## Prompt 1
According to the code review excerpt, what are L1/L2 tables for?
## Prompt 2
Continue the code review excerpt after its final sentence.

Start of Document extract

This is the number of cluster in the image file.

> +    const uint64_t cluster_size = 1 << s->cluster_bits;
> +    const uint64_t uint64_per_cluster = cluster_size / sizeof(uint64_t);
> +    const uint64_t uint16_per_cluster = cluster_size / sizeof(uint16_t);
> +    const uint64_t num_l2_tables = (num_clusters + uint64_per_cluster - 1) / 
> +                                    uint64_per_cluster;
> +    const uint64_t num_l1_clusters = (num_l2_tables + uint64_per_cluster - 1)
> +                                     / uint64_per_cluster);

L1/L2 tables are for clusters on the virtual disk. This can be something
completely different, and with some bad luck even larger than what you
calculate here (consider an image where in each L2 table only one
cluster is allocated - this will make the image files very small, but
requires still many L2 tables).

End of Document extract
Start of Dataset excerpts

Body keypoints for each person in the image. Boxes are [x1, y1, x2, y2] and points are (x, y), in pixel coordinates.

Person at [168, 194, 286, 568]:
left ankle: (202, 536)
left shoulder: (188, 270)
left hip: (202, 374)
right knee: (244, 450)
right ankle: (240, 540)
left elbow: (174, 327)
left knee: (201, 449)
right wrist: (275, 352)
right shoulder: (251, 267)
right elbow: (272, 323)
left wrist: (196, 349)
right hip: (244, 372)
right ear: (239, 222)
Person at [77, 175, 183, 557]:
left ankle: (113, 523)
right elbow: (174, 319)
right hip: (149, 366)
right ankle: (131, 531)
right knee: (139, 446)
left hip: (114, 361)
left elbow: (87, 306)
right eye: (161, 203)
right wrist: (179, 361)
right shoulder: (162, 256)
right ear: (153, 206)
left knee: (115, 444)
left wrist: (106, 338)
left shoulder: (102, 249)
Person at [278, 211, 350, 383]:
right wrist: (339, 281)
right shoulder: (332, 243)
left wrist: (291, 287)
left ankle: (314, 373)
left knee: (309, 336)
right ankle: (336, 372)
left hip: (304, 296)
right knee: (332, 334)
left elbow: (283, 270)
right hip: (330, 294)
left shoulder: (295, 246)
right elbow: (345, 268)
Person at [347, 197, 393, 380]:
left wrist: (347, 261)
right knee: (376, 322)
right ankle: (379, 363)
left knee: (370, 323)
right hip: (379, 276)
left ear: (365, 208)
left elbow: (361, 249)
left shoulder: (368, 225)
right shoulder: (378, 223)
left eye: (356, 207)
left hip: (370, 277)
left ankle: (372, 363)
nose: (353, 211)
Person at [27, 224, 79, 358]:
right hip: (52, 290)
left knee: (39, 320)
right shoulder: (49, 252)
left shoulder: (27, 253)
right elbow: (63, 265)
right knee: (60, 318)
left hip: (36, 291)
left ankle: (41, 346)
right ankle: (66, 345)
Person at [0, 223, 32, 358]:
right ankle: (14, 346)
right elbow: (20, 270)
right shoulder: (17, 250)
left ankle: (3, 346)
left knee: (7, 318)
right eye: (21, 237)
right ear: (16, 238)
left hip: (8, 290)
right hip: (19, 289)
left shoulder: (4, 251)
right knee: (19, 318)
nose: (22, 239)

End of Dataset excerpts

## Reply 1
Clusters on the virtual disk.

## Reply 2
> +    s->l1_size = num_l2_tables;
> +    s->l1_table = qemu_mallocz(s->l1_size * s->cluster_size);
> +    num_refcount_blocks = num_clusters + num_l2_tables + num_l1_clusters;
> +    num_refcount_blocks = (num_refcount_blocks + uint16_per_cluster - 1) /
> +                          uint16_per_cluster;
> +
> +    /* Account for refcount blocks used to track refcount blocks */
> +    num_refcount_blocks *= uint16_per_cluster;
> +    num_refcount_blocks /= uint16_per_cluster -1;
> +    num_refcount_blocks += 1; //todo: fix rounding

Not sure what you're trying to do here, but align_offset() from qcow2.h
could help.

> +
> +    /* Account for refcount blocks used to track refcount table */
> +    num_refcount_blocks *= uint64_per_cluster;
> +    num_refcount_blocks /= uint64_per_cluster -1;
> +    num_refcount_blocks += 1; // todo: fix rounding
> +
> +    s->refcount_table_size = (num_refcount_blocks / uint64_per_cluster) +1;

I think the algorithm to calculate the required refcount table size
should be shared with qcow2_alloc_refcount_block.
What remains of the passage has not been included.